Goldstein’s lawyer, Charles De Stefano made the following statement in a press conference immediately following Goldstein’s death: “Al’s health had been declining for several years due to a stroke, diabetes and dementia. He died in a Brooklyn nursing home, alone and estranged from his son and ex-wives”.
Alvin Goldstein was born in Williamsburg, Brooklyn to Sam and Gertrude Goldstein. In his early years, Mr. Goldstein was involved in numerous lines of work- he enlisted in the military and subsequently started to dabble in photojournalism. The latter included activities such as photographing Jacqueline Kennedy in Pakistan as well as doing time in a Cuban prison for taking unauthorized photos of Fidel Castro’s brother, Raúl. After his stint as a photojournalist, Goldstein decided to marry and sell insurance (which he did successfully for a period of time).
“After his marriage failed, Mr. Goldstein drifted- he ran a dime-pitch concession at the 1964-65 New-York World’s Fair; sold rugs, encyclopedias and his own blood; drove a cab; and landed a job as an industrial spy, infiltrating a labor union. That experience so appalled him that he published an exposé about it in The New York Free Press, a radical weekly”, wrote Gay Talese, an esteemed American author.
Although his article did not create the buzz that Goldstein had been hoping for, he did however become friends with one of The Free Press’s editors, Jim Buckley. This friendship turned out to be a catalyst for Goldstein’s career as Buckley agreed to invest in a commercial sex startup. Each one of the men invested $175, publishing the first issue of ‘Screw Magazine’ in November 1968: the magazine highlights included blue-movie reviews, nude photos, a guide to porn shops and a critique written by Mr. Goldstein of an artificial vagina.
The porn magazine, which prided itself on “filth and tastelessness”, according to a playboy interview with Goldstein in 1974, sold 140, 000 copies a week at its height. The publication caused much national uproar over the years, but only once did it manage to sell 500, 000 copies. This milestone was achieved in 1973 when ‘Screw Magazine’ printed nude photos of former first lady Jacqueline Kennedy-Onassis.
At the peak of his wealth, largely due to the three-decade success of ‘Screw Magazine’, Goldstein had a personal fortune of $11 million in money and assets. This included a chauffeur-driven Rolls-Royce as well as six homes- one, a sprawling Florida mansion and another, an 8, 000-square-foot townhouse in Manhattan.
But Goldstein was not prepared to do battle with what would turn out to be his biggest enemy- the internet. From early on, the web featured free pornography and sex ads- ‘Screw Magazine’ folded in 2003. This fact coupled with Goldstein’s flagrant spending habits on top of four divorces and legal troubles proved disastrous. He filed for bankruptcy, and the homes and other possessions were sold off.
By the mid-2000s, Goldstein was completely broke and homeless. “At times I was forced to sleep in a car or in a homeless shelter”, he told the New York Times in 2004.”I’ve gone from broads to bagels”, he said in that same interview, referring to his $10 an hour job at a New-York Deli.

________________________________________

### Exercise details
Reproduce the part of the text on Alvin Goldstein between "But Goldstein was" and "a New-York Deli.", inclusive. The listing has nothing to do with what comes next.

________________________________________

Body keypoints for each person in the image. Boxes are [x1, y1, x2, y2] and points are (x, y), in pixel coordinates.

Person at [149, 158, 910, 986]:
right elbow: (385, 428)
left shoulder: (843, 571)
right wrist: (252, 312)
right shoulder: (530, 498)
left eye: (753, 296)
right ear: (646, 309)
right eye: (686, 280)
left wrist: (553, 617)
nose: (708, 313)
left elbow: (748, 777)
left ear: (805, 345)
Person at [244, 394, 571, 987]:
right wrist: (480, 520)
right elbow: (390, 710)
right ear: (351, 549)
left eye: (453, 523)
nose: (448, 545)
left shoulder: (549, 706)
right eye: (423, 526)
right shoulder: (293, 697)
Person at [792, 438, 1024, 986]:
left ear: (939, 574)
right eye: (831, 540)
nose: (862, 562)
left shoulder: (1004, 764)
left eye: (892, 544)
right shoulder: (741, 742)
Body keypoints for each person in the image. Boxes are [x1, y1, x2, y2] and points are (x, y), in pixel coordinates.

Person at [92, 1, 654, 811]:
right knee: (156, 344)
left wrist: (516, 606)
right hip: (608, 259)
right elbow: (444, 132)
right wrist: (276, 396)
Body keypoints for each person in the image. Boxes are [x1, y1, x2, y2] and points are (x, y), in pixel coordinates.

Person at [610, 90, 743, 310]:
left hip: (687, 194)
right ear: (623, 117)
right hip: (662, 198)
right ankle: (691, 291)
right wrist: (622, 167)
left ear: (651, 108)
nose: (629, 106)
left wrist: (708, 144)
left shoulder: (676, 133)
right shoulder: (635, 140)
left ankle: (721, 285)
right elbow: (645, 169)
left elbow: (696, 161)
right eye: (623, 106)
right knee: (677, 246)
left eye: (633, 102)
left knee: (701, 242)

________________________________________

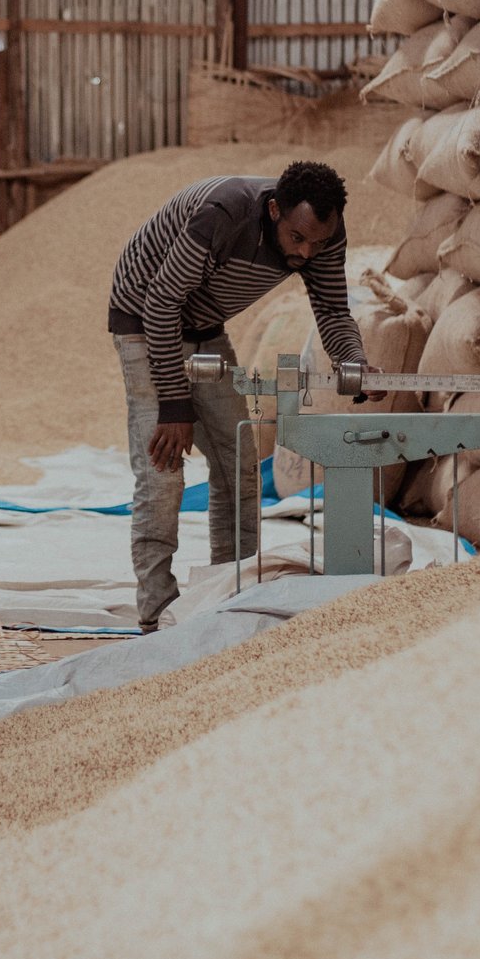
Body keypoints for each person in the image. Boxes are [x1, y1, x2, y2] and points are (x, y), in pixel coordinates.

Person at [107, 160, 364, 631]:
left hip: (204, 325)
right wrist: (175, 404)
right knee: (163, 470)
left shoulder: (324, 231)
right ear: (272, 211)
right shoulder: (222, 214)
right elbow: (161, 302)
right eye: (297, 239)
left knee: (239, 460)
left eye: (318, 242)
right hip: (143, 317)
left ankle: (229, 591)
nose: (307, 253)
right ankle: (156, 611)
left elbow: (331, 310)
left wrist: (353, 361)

________________________________________

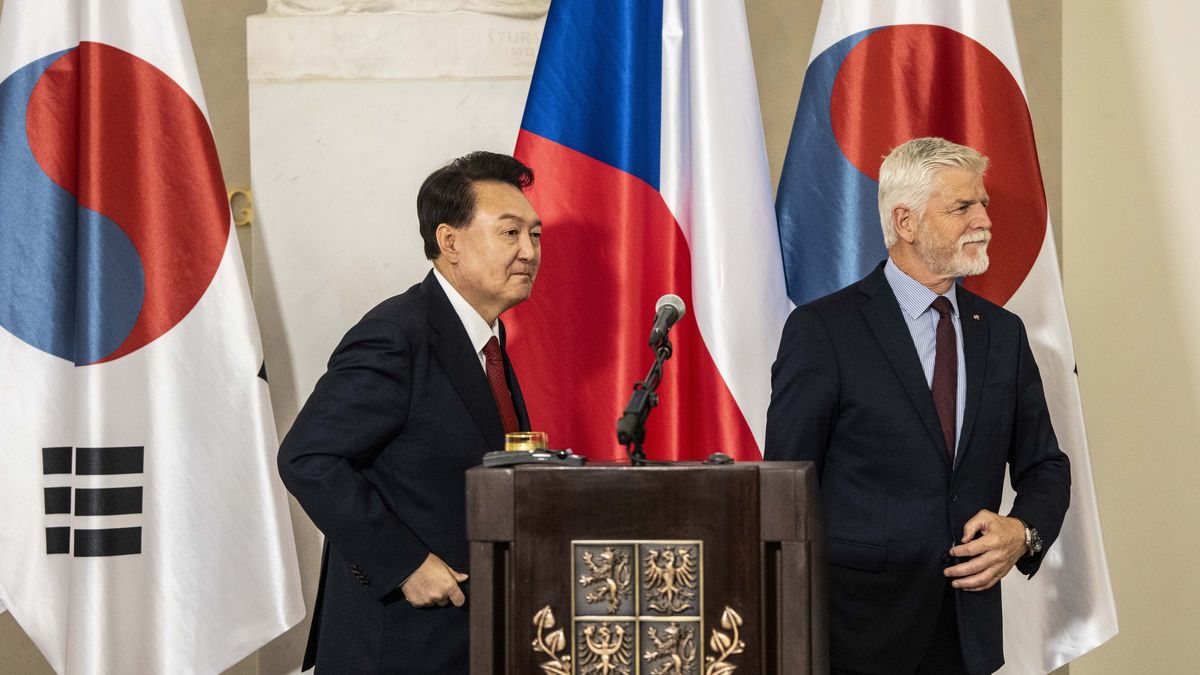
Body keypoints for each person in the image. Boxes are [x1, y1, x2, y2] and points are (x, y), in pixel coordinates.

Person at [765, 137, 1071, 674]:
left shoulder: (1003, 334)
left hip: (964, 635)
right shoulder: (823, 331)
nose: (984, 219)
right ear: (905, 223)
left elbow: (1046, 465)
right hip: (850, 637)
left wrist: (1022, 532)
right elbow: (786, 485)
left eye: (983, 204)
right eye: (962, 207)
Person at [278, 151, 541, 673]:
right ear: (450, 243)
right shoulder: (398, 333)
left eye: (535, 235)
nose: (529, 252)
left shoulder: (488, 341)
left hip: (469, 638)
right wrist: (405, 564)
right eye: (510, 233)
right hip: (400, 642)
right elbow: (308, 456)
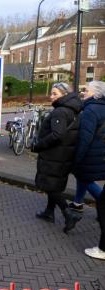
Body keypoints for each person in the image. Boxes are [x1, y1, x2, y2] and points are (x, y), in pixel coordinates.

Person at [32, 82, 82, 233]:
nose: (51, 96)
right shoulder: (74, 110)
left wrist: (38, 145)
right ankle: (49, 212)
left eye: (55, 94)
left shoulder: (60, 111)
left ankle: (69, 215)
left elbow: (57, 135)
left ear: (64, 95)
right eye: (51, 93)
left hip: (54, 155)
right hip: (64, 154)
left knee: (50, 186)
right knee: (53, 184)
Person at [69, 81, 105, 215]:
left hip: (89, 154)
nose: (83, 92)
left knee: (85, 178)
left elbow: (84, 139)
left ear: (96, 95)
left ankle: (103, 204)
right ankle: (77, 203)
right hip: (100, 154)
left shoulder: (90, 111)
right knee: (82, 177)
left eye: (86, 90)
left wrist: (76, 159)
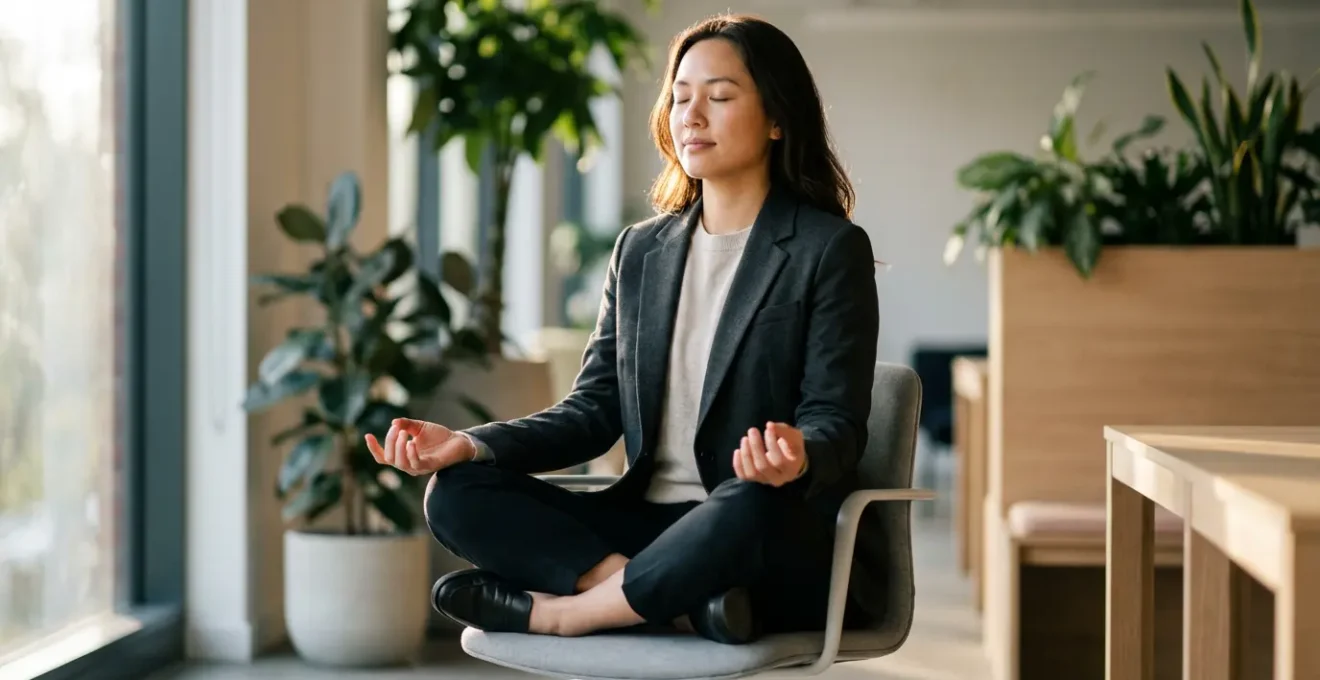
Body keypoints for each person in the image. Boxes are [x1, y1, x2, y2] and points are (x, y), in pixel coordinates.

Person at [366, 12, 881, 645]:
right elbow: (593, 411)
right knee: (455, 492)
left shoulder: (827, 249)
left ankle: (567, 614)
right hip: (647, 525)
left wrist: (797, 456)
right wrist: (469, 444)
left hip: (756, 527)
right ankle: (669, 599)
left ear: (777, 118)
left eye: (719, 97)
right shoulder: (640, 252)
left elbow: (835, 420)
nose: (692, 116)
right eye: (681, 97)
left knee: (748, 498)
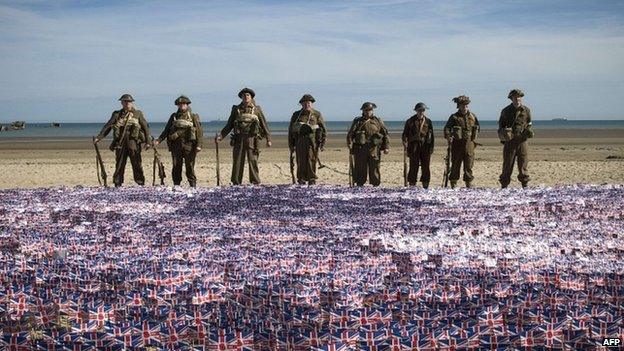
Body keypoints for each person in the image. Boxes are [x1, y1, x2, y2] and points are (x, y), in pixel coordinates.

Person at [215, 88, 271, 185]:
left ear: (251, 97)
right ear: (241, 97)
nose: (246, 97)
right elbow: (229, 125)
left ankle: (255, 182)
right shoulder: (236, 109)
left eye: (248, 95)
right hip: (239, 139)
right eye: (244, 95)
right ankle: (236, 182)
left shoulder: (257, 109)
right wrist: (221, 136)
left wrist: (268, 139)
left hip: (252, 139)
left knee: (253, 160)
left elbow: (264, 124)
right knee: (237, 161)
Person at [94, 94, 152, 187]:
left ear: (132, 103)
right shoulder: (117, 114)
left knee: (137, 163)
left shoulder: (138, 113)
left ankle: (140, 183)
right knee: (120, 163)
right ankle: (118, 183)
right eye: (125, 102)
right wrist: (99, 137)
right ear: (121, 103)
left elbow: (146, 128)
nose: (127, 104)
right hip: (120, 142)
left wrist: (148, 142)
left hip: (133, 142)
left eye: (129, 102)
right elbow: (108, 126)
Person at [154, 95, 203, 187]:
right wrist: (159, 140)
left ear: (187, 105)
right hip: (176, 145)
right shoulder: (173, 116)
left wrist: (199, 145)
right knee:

________________________________________

### Result for this task
But Goldstein was not prepared to do battle with what would turn out to be his biggest enemy- the internet. From early on, the web featured free pornography and sex ads- ‘Screw Magazine’ folded in 2003. This fact coupled with Goldstein’s flagrant spending habits on top of four divorces and legal troubles proved disastrous. He filed for bankruptcy, and the homes and other possessions were sold off.
By the mid-2000s, Goldstein was completely broke and homeless. “At times I was forced to sleep in a car or in a homeless shelter”, he told the New York Times in 2004.”I’ve gone from broads to bagels”, he said in that same interview, referring to his $10 an hour job at a New-York Deli.